We do this by building a DAG. Each task in the DAG is responsible for a component of our data pipeline from source to target and beyond. In our example, our DAG would likely look something like this:
This allows us to ensure that new data is loaded into our tables, all_orders is built and updated, and that fct_orders is updated with the new data.
While an external orchestration tool gives you the flexibility to define your DAG outside of dbt and combine tooling together, you still want to be wary of creating a monolith in this step.
You can quickly end up with one DAG that controls everything and needs to know about everything. We recommend that you categorize different areas of the business and different business functions into a group of work and have your DAG focus on solving those needs.
Leveraging Slim CI in dbt
Another functionality within dbt that you can leverage is something called Slim CI. Effectively, this allows you to use the selector state:modified+ when you build/run your dbt models. This will build only new or changed models within your dbt project and their downstream dependencies.

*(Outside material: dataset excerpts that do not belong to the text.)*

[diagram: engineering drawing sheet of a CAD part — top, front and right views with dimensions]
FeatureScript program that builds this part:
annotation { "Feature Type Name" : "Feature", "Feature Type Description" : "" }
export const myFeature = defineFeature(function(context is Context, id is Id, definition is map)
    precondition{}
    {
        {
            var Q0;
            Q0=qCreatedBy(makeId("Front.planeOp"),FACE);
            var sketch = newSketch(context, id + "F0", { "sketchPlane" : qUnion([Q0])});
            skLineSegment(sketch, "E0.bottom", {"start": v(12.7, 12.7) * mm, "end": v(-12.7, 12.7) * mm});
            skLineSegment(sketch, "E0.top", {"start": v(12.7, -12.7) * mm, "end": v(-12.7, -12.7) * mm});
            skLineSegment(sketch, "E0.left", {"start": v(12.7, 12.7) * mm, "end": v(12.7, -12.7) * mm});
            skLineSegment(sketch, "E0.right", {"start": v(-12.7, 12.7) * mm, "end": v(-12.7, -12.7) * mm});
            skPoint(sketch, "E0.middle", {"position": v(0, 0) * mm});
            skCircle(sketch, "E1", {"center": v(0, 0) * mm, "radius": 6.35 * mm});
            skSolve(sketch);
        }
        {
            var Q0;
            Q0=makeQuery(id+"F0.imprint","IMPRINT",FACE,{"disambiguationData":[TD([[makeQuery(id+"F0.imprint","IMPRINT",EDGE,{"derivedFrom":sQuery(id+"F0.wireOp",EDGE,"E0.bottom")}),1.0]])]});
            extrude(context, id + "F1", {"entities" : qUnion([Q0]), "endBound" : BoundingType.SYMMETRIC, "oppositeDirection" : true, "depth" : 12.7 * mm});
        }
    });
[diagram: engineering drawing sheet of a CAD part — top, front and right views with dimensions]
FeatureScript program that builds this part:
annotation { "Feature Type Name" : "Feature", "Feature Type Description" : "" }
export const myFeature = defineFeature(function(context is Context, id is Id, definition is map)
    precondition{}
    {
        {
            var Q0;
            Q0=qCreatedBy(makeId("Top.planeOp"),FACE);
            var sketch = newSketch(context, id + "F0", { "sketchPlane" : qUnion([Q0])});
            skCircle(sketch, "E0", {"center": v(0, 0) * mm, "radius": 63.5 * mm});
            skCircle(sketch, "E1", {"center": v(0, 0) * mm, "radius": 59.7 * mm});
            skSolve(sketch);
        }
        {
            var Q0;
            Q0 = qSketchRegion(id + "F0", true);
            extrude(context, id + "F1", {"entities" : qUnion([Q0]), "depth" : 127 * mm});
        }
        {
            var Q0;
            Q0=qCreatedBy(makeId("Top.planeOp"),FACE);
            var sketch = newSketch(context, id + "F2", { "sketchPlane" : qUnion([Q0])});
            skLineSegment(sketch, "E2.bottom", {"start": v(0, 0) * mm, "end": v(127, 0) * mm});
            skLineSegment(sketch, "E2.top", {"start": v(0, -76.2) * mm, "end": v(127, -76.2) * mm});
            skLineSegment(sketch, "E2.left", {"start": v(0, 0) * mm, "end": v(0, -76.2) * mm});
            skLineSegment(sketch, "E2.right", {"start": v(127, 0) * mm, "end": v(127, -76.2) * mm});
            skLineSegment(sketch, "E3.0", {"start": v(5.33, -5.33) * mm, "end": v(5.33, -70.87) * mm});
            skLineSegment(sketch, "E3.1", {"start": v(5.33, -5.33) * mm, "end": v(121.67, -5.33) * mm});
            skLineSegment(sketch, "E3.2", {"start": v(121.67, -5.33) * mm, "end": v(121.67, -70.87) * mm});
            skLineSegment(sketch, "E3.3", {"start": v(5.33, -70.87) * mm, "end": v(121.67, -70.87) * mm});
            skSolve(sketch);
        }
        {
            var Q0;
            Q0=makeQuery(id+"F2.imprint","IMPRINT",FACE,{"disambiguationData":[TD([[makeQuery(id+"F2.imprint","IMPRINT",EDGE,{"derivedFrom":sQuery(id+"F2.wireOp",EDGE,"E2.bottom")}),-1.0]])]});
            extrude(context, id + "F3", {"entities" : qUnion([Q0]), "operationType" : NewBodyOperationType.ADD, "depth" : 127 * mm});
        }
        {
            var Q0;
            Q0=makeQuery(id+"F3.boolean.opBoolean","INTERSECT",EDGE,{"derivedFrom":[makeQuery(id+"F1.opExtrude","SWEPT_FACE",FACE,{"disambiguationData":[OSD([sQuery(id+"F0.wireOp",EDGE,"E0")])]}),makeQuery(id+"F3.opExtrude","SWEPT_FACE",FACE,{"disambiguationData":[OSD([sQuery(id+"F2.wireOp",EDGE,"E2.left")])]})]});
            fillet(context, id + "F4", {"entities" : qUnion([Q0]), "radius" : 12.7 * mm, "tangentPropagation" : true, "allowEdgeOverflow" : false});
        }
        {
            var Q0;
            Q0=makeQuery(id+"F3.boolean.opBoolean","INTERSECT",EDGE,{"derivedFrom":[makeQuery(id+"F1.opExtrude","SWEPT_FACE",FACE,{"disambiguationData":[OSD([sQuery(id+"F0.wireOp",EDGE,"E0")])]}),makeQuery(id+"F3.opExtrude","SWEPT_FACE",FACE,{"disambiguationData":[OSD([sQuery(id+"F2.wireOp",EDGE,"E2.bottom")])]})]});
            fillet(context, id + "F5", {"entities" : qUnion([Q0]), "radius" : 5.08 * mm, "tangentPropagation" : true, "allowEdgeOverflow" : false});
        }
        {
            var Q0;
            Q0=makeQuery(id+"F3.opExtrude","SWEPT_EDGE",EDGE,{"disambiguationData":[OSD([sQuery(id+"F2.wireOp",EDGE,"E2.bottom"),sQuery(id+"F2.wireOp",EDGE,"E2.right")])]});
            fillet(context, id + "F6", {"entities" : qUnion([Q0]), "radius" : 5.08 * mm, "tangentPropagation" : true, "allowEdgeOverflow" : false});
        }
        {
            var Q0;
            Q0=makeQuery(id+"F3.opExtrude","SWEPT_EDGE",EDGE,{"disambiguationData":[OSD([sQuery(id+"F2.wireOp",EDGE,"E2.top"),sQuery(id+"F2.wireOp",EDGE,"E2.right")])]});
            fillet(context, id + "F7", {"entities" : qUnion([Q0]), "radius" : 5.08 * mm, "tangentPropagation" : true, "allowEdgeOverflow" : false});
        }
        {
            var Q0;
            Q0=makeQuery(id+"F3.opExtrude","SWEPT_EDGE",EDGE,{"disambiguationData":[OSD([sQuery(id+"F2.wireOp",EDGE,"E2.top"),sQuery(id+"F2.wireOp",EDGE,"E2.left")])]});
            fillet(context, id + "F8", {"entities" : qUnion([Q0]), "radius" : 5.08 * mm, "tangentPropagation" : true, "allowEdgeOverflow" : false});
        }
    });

Please note that state comparison can only happen when there is a deferred job selected to compare state to. dbt will look at the artifacts from that job’s most recent successful run. dbt will then use those artifacts to determine the set of new and modified resources.
This allows us to run our dbt builds and runs on a regular cadence but limits execution to only the models that have new data.
The major win for utilizing Slim CI is that it can be leveraged in conjunction with other options that have been talked about thus far; you can use an external orchestration tool to kick off your Slim CI dbt jobs.
While Slim CI is possible in both dbt Cloud and OSS dbt, we recommend using this only with dbt Cloud.
Bring It All Together
One of the biggest challenges when designing any system is identifying which tools and patterns work for your organization. You may have requirements that are specific to your organization, industry, or country that you need to follow, and your tools and patterns need to enable those requirements.
The ideal system is one that gives the ability to quickly iterate on development whilst simultaneously giving you flexibility where you need it.
By leveraging an external orchestration tool, you’re able to have decentralized dbt projects while also coordinating things like data loading, notifications, error handling, retries, and other common data engineering tasks.
Need help running dbt models? Our team of data engineers are happy to assist. Reach out today to learn more about our dbt consulting services.
Common FAQ’s:
We generally recommend AIrflow or a managed Airflow solution such as Astronomer, AWS MWAA, or Google Cloud Composer. These tools allow you to bring more utility and functionality to your data pipelines and stitch together different services.
Generally speaking, it’s easier to implement a centralized approach, so start there until you have a reason to go the decentralized route. However, frequently your organization will have an opinion or reason to go one way or the other. In either approach, you should also utilize Slim CI for your dbt project.